La fattispecie all’esame odierno, a tutta evidenza, si inquadra esattamente nello schema delle casistiche appena esaminate: è agevole, pertanto, pervenire alle medesime conclusioni.

In sostanza, per tutto quanto sopra esposto, in carenza del su detto elemento psicologico minimo della colpa grave, non sussistono sufficienti presupposti per accogliere la domanda attorea nei confronti dei convenuti.

5. Le su riferite conclusioni rendono indubbiamente superfluo l’esame delle ulteriori, specifiche eccezioni, formulate dai convenuti F., N. e A. in ordine ai profili di carattere più specificamente gestionale della vicenda odierna (relativi cioè alla corretta delimitazione di compiti, responsabilità e prerogative dei funzionari amministrativi nella fattispecie); profili che restano, dunque, assorbiti.

6. I convenuti, in definitiva, devono essere mandati assolti dalla richiesta di condanna della Procura regionale.

Sussistono, peraltro, giusti motivi per la compensazione delle spese di causa tra le parti.

7. Il Collegio, infine, ai sensi dell’art. 53 del R.D. 12 luglio 1934, n. 1214 – in materia di obbligo di denunzia alla Procura di tutti i fatti potenzialmente lesivi per l’Erario – non può esimersi dal disporre la trasmissione, alla Procura regionale, della videocassetta depositata in udienza dall’avv. Medugno, in quanto il relativo contenuto – riguardante altra e diversa vicenda, rispetto a quella pervenuta all’esame odierno – potrebbe integrare gli estremi di una notitia damni meritevole di istruttoria da parte dell’Organo requirente: eventualità che la Sezione non può evidentemente stimare in questa sede, essendo l’azione contabile riservata all’esclusiva valutazione del Procuratore regionale competente per territorio (art. 1 L. n. 20/1994, cit.).

Al su detto incombente provvederà la Segreteria di questa Sezione.

P.Q.M.

La Corte dei conti – Sezione giurisdizionale per la regione Lazio, ogni contraria istanza ed eccezione respinte,

assolve

i convenuti sigg.ri: F.R., M.F., S.N. e F.A., dalle domande di cui all’odierno atto di citazione del Procuratore regionale.
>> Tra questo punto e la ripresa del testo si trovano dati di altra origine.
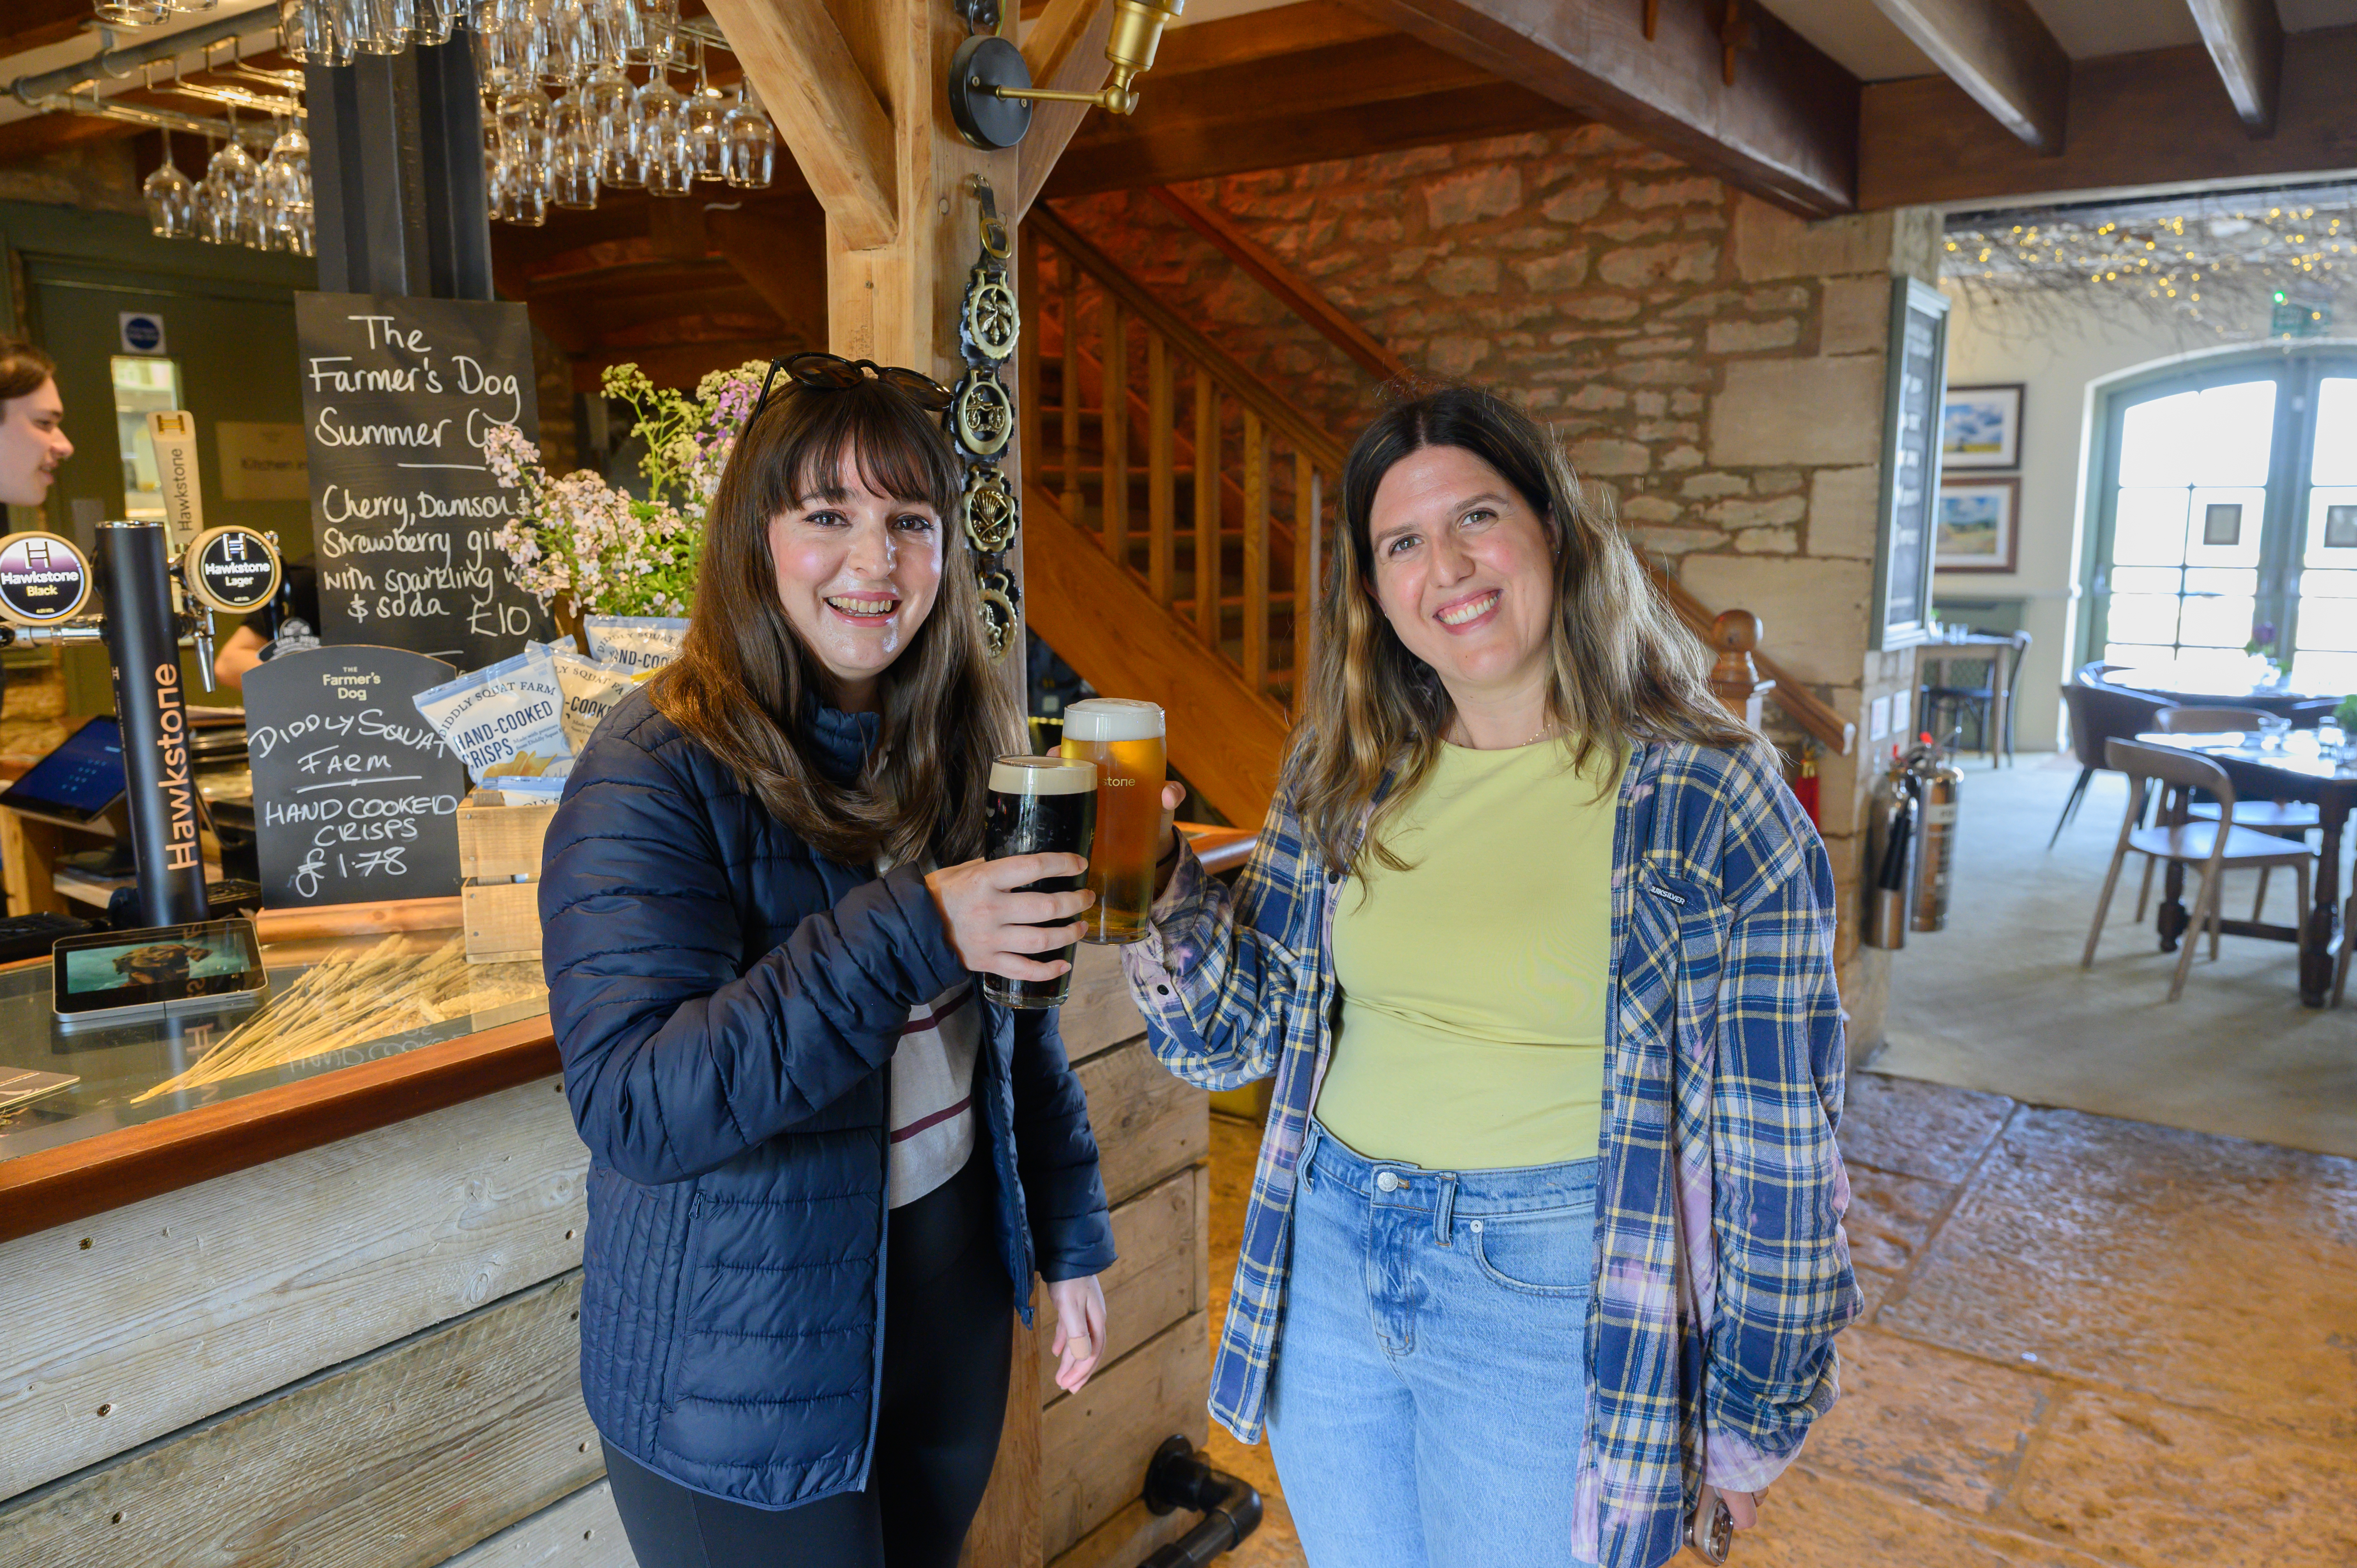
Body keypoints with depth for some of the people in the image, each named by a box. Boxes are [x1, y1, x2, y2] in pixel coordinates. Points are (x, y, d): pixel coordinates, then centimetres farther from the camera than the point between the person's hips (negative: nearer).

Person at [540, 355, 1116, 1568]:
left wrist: (1070, 1239, 9)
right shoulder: (657, 774, -19)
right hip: (743, 1371, -5)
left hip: (952, 1280, 6)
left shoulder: (959, 745, -1)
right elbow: (632, 1108, -29)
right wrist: (904, 934, -37)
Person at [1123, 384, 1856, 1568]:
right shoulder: (1341, 782, 0)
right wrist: (1158, 892, -14)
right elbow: (1241, 1030, 5)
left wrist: (1754, 1415, -1)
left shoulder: (1705, 799, -13)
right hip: (1327, 1261, 5)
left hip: (1555, 1295, -4)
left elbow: (1775, 1136, -7)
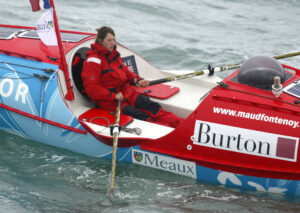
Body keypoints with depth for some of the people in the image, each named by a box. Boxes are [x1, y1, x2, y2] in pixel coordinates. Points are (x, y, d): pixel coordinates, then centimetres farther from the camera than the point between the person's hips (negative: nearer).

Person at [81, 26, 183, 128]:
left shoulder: (114, 55, 14)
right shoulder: (93, 60, -12)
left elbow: (126, 72, 26)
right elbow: (91, 88, -18)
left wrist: (138, 80, 6)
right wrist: (113, 96, -23)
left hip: (125, 92, 7)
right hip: (108, 100, -7)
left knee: (149, 104, -15)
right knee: (138, 115, -22)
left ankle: (178, 123, -26)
Spese di giudizio compensate.

Dispone, inoltre, che la videocassetta depositata dall’avv. Medugno nel corso dell’odierna udienza dibattimentale sia trasmessa, per quanto di eventuale competenza, alla Procura regionale presso questa Sezione giurisdizionale per il Lazio, a cura della Segreteria della Sezione.

Così deciso in Roma, nella Camera di Consiglio del giorno 14 luglio 2003.